*WORK INSTRUCTION:*
Lines holding the string "система" are the ones to copy; find them all in the data.

*DATASET CONTENT:*

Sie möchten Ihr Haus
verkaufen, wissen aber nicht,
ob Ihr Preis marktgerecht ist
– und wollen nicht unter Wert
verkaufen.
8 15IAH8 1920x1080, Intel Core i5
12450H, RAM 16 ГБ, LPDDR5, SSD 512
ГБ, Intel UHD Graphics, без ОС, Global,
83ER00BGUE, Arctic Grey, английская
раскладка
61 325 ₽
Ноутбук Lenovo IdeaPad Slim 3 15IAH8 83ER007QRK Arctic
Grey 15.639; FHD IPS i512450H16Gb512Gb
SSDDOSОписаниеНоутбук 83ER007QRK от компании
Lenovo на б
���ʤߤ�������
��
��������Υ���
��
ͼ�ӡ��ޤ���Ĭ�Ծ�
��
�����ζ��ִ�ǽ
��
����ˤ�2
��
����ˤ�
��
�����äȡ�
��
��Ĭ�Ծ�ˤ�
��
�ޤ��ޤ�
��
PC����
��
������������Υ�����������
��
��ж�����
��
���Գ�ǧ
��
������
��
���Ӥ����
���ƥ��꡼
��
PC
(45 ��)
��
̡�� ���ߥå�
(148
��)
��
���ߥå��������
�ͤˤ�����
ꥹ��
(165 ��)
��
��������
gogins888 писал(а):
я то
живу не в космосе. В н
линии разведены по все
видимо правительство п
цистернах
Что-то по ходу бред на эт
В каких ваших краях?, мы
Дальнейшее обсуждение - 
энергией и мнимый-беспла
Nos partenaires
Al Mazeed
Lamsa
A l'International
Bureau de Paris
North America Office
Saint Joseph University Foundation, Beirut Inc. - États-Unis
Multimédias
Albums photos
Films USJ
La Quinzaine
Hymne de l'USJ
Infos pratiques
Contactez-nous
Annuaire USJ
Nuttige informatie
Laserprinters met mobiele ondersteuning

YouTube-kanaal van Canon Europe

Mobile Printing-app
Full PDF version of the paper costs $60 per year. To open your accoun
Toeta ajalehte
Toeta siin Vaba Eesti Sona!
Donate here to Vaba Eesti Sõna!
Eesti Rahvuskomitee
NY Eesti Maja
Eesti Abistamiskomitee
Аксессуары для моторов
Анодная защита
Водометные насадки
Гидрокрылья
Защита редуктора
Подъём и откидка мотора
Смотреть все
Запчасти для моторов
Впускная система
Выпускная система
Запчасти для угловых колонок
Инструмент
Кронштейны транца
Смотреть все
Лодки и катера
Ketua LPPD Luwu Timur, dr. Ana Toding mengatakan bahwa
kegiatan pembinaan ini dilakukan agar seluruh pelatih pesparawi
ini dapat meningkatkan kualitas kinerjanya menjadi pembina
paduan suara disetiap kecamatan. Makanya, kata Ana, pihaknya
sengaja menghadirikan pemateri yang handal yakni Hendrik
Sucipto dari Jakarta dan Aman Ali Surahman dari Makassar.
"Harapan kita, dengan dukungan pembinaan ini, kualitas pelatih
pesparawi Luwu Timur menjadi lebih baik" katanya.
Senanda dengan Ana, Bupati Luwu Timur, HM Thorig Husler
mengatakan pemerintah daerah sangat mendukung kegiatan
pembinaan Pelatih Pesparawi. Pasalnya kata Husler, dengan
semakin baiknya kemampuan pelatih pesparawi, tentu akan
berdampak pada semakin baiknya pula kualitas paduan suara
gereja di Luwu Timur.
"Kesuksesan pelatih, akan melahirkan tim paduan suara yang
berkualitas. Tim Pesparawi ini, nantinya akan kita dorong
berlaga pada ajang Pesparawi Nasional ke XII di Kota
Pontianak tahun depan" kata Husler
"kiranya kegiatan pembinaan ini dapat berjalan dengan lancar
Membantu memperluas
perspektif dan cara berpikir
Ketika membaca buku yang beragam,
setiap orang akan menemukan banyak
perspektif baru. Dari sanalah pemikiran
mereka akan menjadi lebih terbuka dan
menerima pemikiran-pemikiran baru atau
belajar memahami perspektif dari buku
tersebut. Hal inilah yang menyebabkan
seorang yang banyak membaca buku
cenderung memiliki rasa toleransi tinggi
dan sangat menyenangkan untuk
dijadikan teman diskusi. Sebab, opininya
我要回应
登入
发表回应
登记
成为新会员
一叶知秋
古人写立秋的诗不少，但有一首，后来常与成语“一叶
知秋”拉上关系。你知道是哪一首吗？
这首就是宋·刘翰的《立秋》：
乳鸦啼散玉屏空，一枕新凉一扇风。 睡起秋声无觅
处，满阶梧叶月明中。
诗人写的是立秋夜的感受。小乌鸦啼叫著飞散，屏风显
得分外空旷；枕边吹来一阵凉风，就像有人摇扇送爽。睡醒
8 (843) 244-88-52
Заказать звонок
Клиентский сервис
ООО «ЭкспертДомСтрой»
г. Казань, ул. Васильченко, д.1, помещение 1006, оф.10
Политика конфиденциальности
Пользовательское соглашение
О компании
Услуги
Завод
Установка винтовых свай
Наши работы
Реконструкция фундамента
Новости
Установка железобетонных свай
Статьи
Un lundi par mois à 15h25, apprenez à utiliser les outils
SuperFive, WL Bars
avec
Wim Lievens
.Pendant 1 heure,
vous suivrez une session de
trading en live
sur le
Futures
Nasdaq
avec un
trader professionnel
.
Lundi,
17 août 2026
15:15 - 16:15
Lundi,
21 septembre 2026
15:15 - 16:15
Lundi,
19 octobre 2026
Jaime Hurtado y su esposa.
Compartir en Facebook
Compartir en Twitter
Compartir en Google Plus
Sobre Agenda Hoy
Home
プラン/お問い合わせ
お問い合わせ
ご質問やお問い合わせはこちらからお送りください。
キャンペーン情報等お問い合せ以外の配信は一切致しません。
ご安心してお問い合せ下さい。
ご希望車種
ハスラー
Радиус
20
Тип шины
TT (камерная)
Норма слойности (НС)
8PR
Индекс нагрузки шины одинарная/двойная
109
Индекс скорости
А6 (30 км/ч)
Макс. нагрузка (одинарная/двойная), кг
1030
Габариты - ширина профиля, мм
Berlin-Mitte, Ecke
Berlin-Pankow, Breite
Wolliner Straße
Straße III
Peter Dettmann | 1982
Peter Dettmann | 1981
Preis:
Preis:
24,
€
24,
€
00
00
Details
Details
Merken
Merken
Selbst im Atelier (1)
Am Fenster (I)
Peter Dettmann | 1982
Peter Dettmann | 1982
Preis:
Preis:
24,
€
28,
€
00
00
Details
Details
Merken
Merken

*SOLVED PROBLEM:*
Впускная система
Выпускная система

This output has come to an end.